Normally, flak pinged off the side of the aircraft, rattling like stones against a corrugated-iron
shed. This time was very different. Don Cheney was in the final stages of his bomb-run, just seconds from releasing the bomb and listening to the calm, clear voice of his bomb-aimer Len Curtis talking him in to the aiming point, when the flight engineer nudged him in the ribs and gestured at the sky ahead of them. Still with his eyes glued to the instrument panel, Cheney could see in his peripheral vision an intense barrage of flak exploding in front of them and knew that they were just going to have to fly through the centre of it. ‘It was radar-predicted, so the gunners knew exactly which piece of sky we were heading for,’ he says, ‘but as we were on the bomb-run, there was nothing to do but hope and pray as we headed towards it. I said, “Hang on guys, it looks a little dirty ahead.”’
Puffs of grey smoke from the flak bursts drifted past on either side, the shell bursts so close that he could hear the muffled boom and glimpse their fiery red centres. Suddenly ‘there was a real clang as we were hit,’ he says, and then another and another – five or six in all. He heard cries of pain over the intercom and knew it was bad. The clang was from flak hitting the bomb – ‘How it didn’t go off still amazes me.’ The aircraft filled with clouds of blue cordite smoke as it shuddered under the impact of two more direct hits. Yet more flak then erupted around them and there was another cry over the intercom, followed by Curtis’s calmer voice saying, ‘Bomb gone!’

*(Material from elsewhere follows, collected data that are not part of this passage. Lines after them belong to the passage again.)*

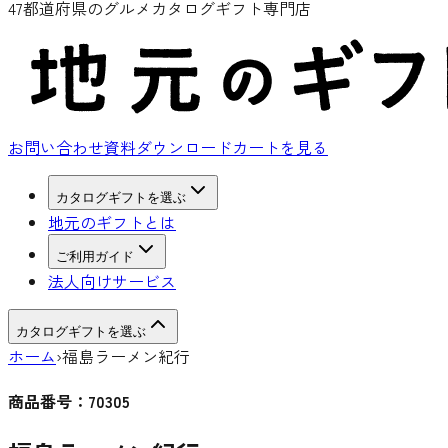
47都道府県のグルメカタログギフト専門店
お問い合わせ
資料ダウンロード
カートを見る
カタログギフトを選ぶ
地元のギフトとは
ご利用ガイド
法人向けサービス
カタログギフトを選ぶ
ホーム
›
福島ラーメン紀行
商品番号：
70305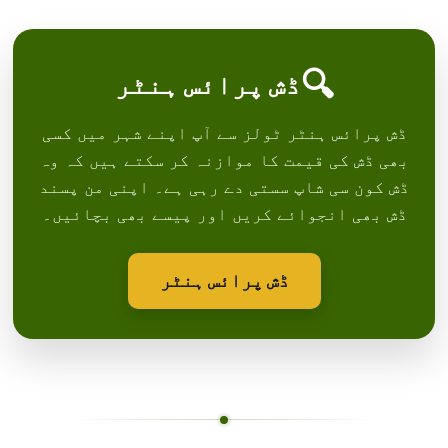
🔍
ڈش پرائس ہنٹر
ڈش پرائس ہنٹر ٹولز سے آپ اپنے شہر میں کسی
بھی ڈش کی قیمت کا موازنہ کر سکتے ہیں کہ وہ
ڈش کون سی شاپ سستی دے رہی ہے۔ اپنی من پسند
ڈش بھی انجوائے کریں اور پیسے بھی بچائیں۔
ڈش پرائس ہنٹر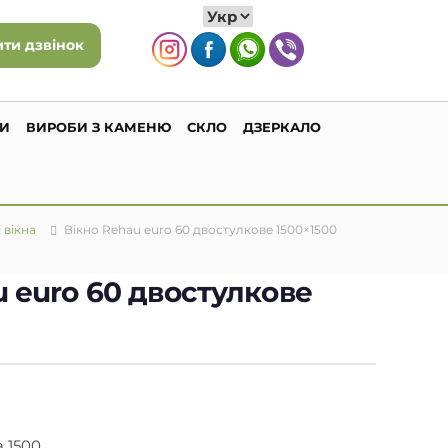
ти дзвінок
ГИ
ВИРОБИ З КАМЕНЮ
СКЛО
ДЗЕРКАЛО
 вікна
Вікно Rehau euro 60 двостулкове 1500×1500
u euro 60 двостулкове
 1500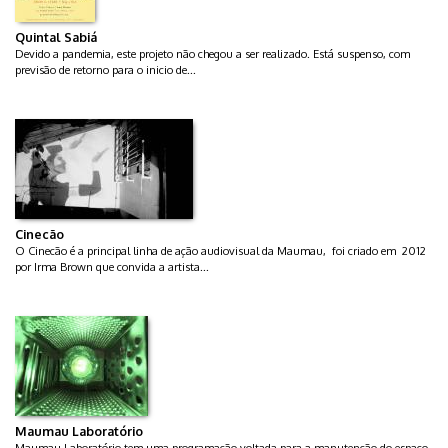
Quintal Sabiá
Devido a pandemia, este projeto não chegou a ser realizado. Está suspenso, com
previsão de retorno para o inicio de...
Cinecão
O Cinecão é a principal linha de ação audiovisual da Maumau, foi criado em 2012
por Irma Brown que convida a artista...
Maumau Laboratório
Maumau Laboratório tem uma programação voltada para a manutenção do espaço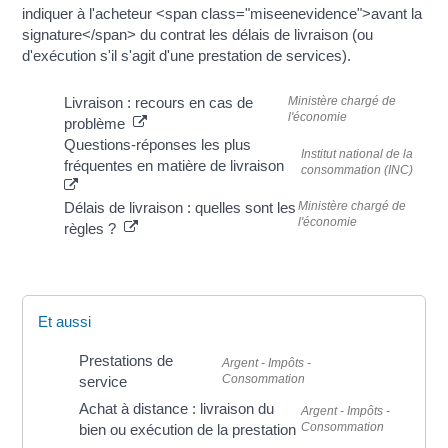
indiquer à l'acheteur <span class="miseenevidence">avant la
signature</span> du contrat les délais de livraison (ou
d'exécution s'il s'agit d'une prestation de services).
Ministère chargé de
Livraison : recours en cas de
l'économie
problème
Questions-réponses les plus
Institut national de la
fréquentes en matière de livraison
consommation (INC)
Ministère chargé de
Délais de livraison : quelles sont les
l'économie
règles ?
Et aussi
Prestations de
Argent - Impôts -
Consommation
service
Achat à distance : livraison du
Argent - Impôts -
Consommation
bien ou exécution de la prestation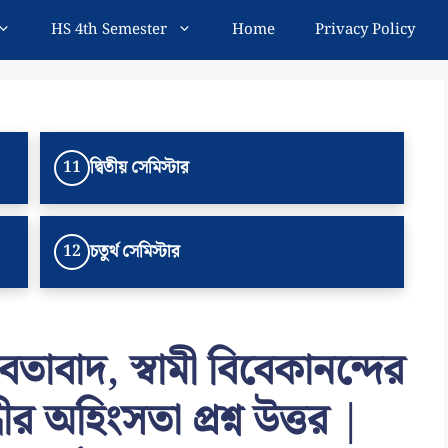
HS 4th Semester
Home
Privacy Policy
দ্বিতীয় সেমিস্টার
11
চতুর্থ সেমিস্টার
12
নবতাবাদ, স্বামী বিবেকানন্দের
ীর অহিংসতা প্রশ্ন উত্তর |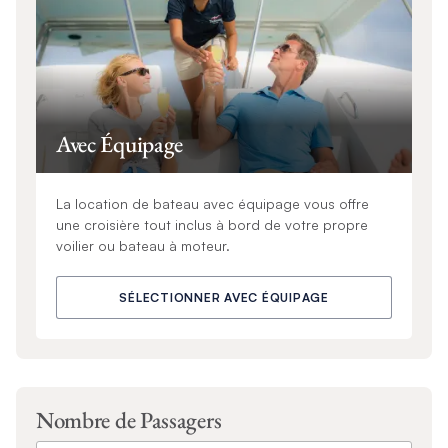
Avec Équipage
La location de bateau avec équipage vous offre
une croisière tout inclus à bord de votre propre
voilier ou bateau à moteur.
SÉLECTIONNER AVEC ÉQUIPAGE
Nombre de Passagers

Cheney at once banked the aircraft to port, pushing forward on the column to dive and increase speed, the fastest way to escape the danger, but the flak damage already looked fatal. Both gunners, bomb-aimer Len Curtis and flight engineer Jim Rosher were unhurt, but wireless operator Reg Pool was seriously wounded, slumped in his seat, eyes wide and skin very pale. Navigator Roy Welch was also badly wounded and unable to speak, though he managed to scrawl the course heading that Cheney should follow on a scrap of paper and held it out to him.